By Marc Abbey
First Annapolis Consulting
In October 2015, the long awaited EMV (Europay, MasterCard and Visa) liability shift will arrive for most merchant types in the United States. The least secure party (for example, the issuer or acquirer) will be liable for counterfeit and, in some cases, lost and stolen fraud in card-present environments.
Among the many implications, this shift means acquirers will be in the consumer fraud business, at least until merchants are EMV enabled. It is prudent for acquirers to analyze how their portfolios are impacted; the composition of an acquirer's portfolio is a huge variable driving the degree of risk the liability shift presents.
First Annapolis estimates that, system-wide, the liability shift may result in an increase in exposure for acquirer exposure of 5 to 10 percent overall. This exposure has the character of delayed delivery risk, in a sense. So, for example, if a non-EMV enabled restaurant fails, issuers will be able to charge back counterfeit fraud for the duration of the chargeback window after the failure of the merchant, causing a loss for the acquirer, almost as if that merchant had delayed delivery in its business mix.
Not all merchants present the same exposure. Though the system-wide increase in exposure may be a modest 5 to 10 percent, individual merchant industries can be orders of magnitude higher, driven by the prevalence of consumer fraud in that merchant category. So acquirer portfolio concentrations will determine the risk during the EMV transition. Most acquirers have very limited line of sight to consumer fraud by merchant category because it has been an issuer risk.
A similar variable that will impact acquirer risk is the percentage of non-U.S. cardholders in a merchant's volume. The United States is one of the last markets in the world to migrate to EMV, so a critical mass of the cards issued to non-U.S. cardholders are EMV enabled. First Annapolis' non-U.S. issuing clients seem eager to use the liability shift to charge back applicable fraud to U.S. acquirers. Non-U.S. issuers have long absorbed counterfeit fraud because the United States was a mag-stripe environment, and the fraud rate on non-U.S. issuers' cross-border volume is materially higher than on their domestic volume.
So, for example, according to the European Central Bank's Third Report on Card Fraud published in 2014, cross-border transactions between Single European Payments Area (SEPA) countries (essentially the European Union) and non-SEPA countries were 2 percent of volume but 25 percent of card fraud. Whereas card fraud overall was 3.8 basis points in 2012, the fraud rate on the cross-border volume acquired outside of SEPA countries was 12.5 times higher, all in.
Isolating counterfeit fraud, 40 percent of the fraud in SEPA countries overall was counterfeit, and 65 percent of the counterfeit fraud was on cross-border volume acquired in non-SEPA geographies, a number dominated by U.S. merchants.
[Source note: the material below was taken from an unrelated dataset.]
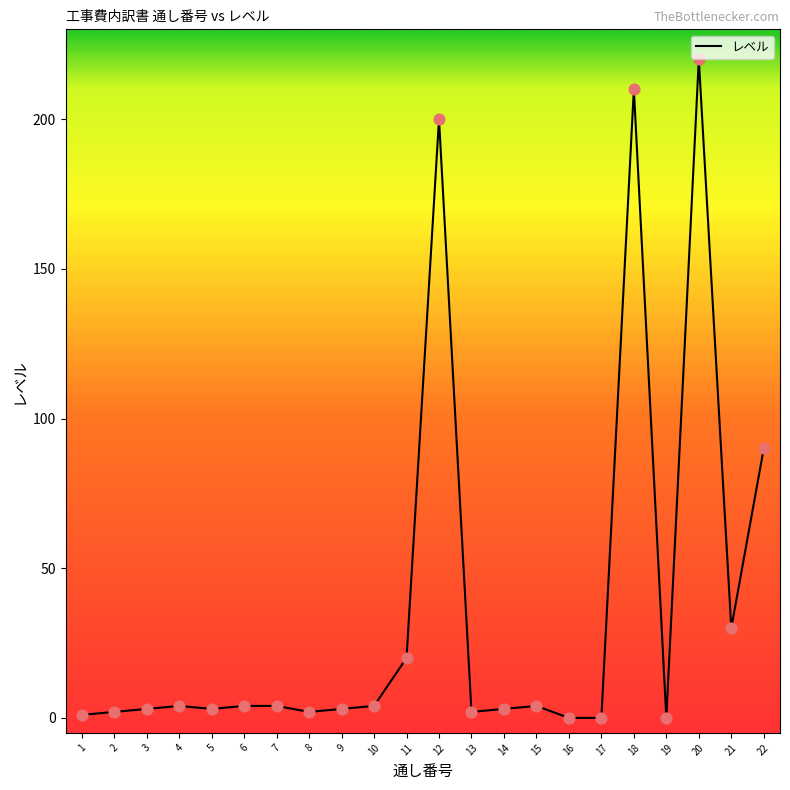

What is the change in value from 2 to 12?

+198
Working through the algebra, the counterfeit fraud rate on cross-border volume to non-SEPA geographies was bumping up on 50 basis points in 2012. Without using the phrase "You Americans!," the Central Bank attributed these losses to mag strip environments, of which the United States is by far the largest remaining. A card-present transaction with a non-U.S. cardholder will become a much more risky transaction for the non-EMV enabled merchant in October.
Something like 4 to 5 percent of card volume in the United States is from non-U.S. cardholders, though much is from e-commerce. Among card-present merchants, it will be those catering to non-U.S. customers who are most affected: travel and entertainment merchants and merchants in border areas. The merchant market is highly heterogeneous, and an acquirer's concentration of non-U.S., card-present volume will directly impact the acquirer's transitional risk.
The first, best defense against this sort of risk for acquirers is, of course, to ensure the EMV compliance of the merchant base, and it would certainly be possible to over-invest in managing this risk, which is a temporary phenomenon. However, it is prudent for acquirers to analyze how they will be impacted, and it may prove wise for acquirers to adjust their underwriting, risk monitoring and collateralization tactics to reflect the new market conditions.
Marc Abbey is Managing Partner at First Annapolis and responsible for the Acquiring Practice.